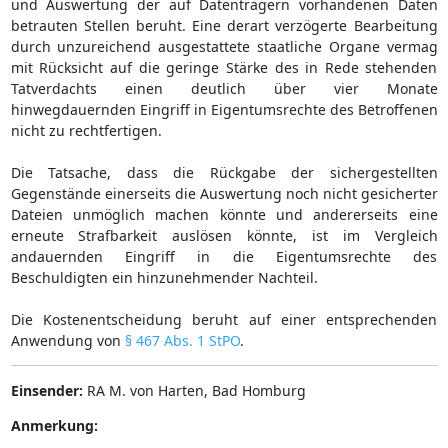
und Auswertung der auf Datenträgern vorhandenen Daten
betrauten Stellen beruht. Eine derart verzögerte Bearbeitung
durch unzureichend ausgestattete staatliche Organe vermag
mit Rücksicht auf die geringe Stärke des in Rede stehenden
Tatverdachts einen deutlich über vier Monate
hinwegdauernden Eingriff in Eigentumsrechte des Betroffenen
nicht zu rechtfertigen.
Die Tatsache, dass die Rückgabe der sichergestellten
Gegenstände einerseits die Auswertung noch nicht gesicherter
Dateien unmöglich machen könnte und andererseits eine
erneute Strafbarkeit auslösen könnte, ist im Vergleich
andauernden Eingriff in die Eigentumsrechte des
Beschuldigten ein hinzunehmender Nachteil.
Die Kostenentscheidung beruht auf einer entsprechenden
Anwendung von
§ 467 Abs. 1 StPO
.
Einsender:
RA M. von Harten, Bad Homburg
Anmerkung:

————————

— INSTRUCTIONS FOR THE TASK —
In the material above, how many lines include the word "beruht"? Answer with the number only.

— ANSWER TO THIS PROBLEM —
2